OU is converting just 40.7 percent of its third down conversion attempts, ranking fifth in the conference. But the Sooners have improved in recent weeks, converting 14 of 28 attempts combined against Texas Tech and Kansas in back-to-back weeks. Like any big game, making key plays in key moments will decide the outcome.
“It’s critical that we stay ahead of the chains, not get in third and long,” quarterback Blake Bell said.
In its lone loss to Texas, on third down OU had to gain six or more yards on 50 of its 59 plays against the Longhorns. It averaged -0.31 yards per play on third down. Quite simply, the Sooners won’t win if they have another performance like they did against the Longhorns.
“Staying on the field obviously comes down to your first- and second-down plays,” guard Bronson Irwin said. “I think getting yards on those plays puts you at third-and-manageable, whereas if you’re at third-and-long your percentages for staying on the field are going to be a little lower.
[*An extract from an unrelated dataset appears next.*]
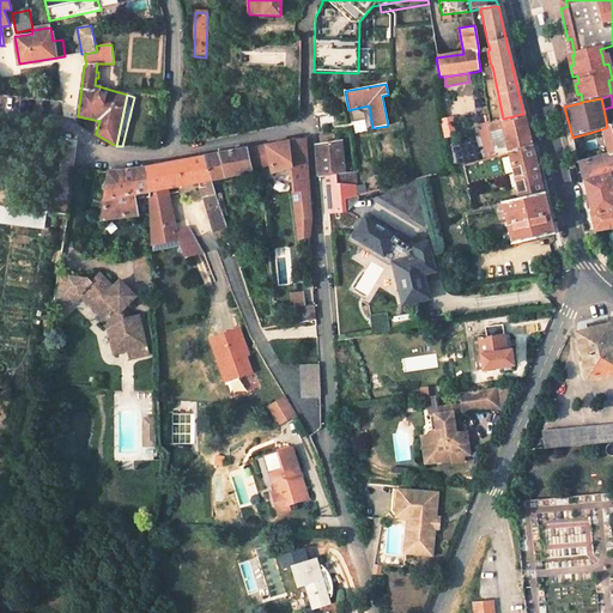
[(489,131),(502,126),(505,138),(492,141),(496,157),(532,146),(525,115),(487,123),(489,131)]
I think being effective and efficient on first and second downs is going to be a huge part of this game.”
The moral of the story? OU wants to make this game ugly because its not sure it can win pretty. It’s an approach that has been pushed upon them by the struggles of its passing game but one the Sooners have grown to embrace.
“That’s kind of the mentality we have,” Norvell said. “This team has become a blue collar team. We kind of felt that way in the spring, and we’ve got a fighter’s mentality. We’re going to pound on you for four quarters and then try to win it in the fourth. That’s the way we’ve got to be, and that’s okay. It doesn’t matter how pretty it is. If we end up on the right side of the ledger that’s really all that matters.”